Task directions: Rewrite the lines from the start of the records through the line containing "Történelemverseny 29. évfolyamához", swapping "Archívum" for "Archív anyagok" and changing nothing else. Give only those lines and leave out the pictures.

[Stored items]
####################

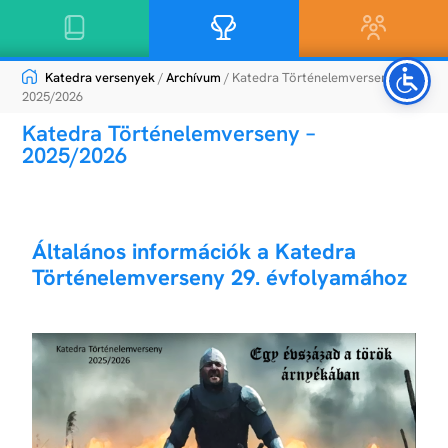
Katedra versenyek
/
Archívum
/ Katedra Történelemverseny –
2025/2026
Katedra Történelemverseny –
2025/2026
Általános infomációk
Általános információk a Katedra
Történelemverseny 29. évfolyamához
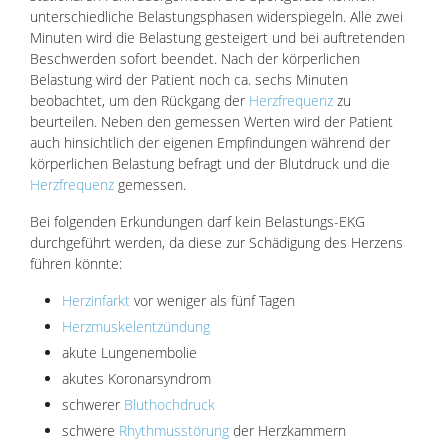
unterschiedliche Belastungsphasen widerspiegeln. Alle zwei
Minuten wird die Belastung gesteigert und bei auftretenden
Beschwerden sofort beendet. Nach der körperlichen
Belastung wird der Patient noch ca. sechs Minuten
beobachtet, um den Rückgang der
Herzfrequenz
zu
beurteilen. Neben den gemessen Werten wird der Patient
auch hinsichtlich der eigenen Empfindungen während der
körperlichen Belastung befragt und der Blutdruck und die
Herzfrequenz
gemessen.
Bei folgenden Erkundungen darf kein Belastungs-EKG
durchgeführt werden, da diese zur Schädigung des Herzens
führen könnte:
Herzinfarkt
vor weniger als fünf Tagen
Herzmuskelentzündung
akute Lungenembolie
akutes Koronarsyndrom
schwerer
Bluthochdruck
schwere
Rhythmusstörung
der Herzkammern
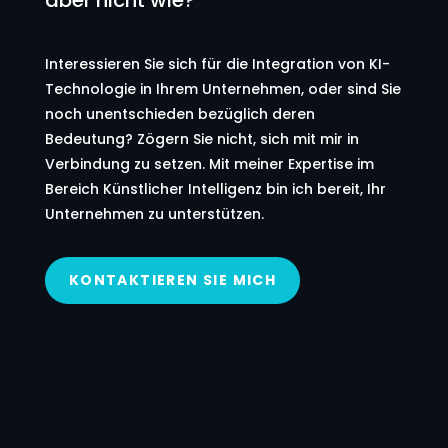
aber nicht wie?
Interessieren Sie sich für die Integration von KI-
Technologie in Ihrem Unternehmen, oder sind Sie
noch unentschieden bezüglich deren
Bedeutung? Zögern Sie nicht, sich mit mir in
Verbindung zu setzen. Mit meiner Expertise im
Bereich Künstlicher Intelligenz bin ich bereit, Ihr
Unternehmen zu unterstützen.
KONTAKTIEREN SIE MICH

####################

Your solution:
Katedra versenyek
/
Archív anyagok
/ Katedra Történelemverseny –
2025/2026
Katedra Történelemverseny –
2025/2026
Általános infomációk
Általános információk a Katedra
Történelemverseny 29. évfolyamához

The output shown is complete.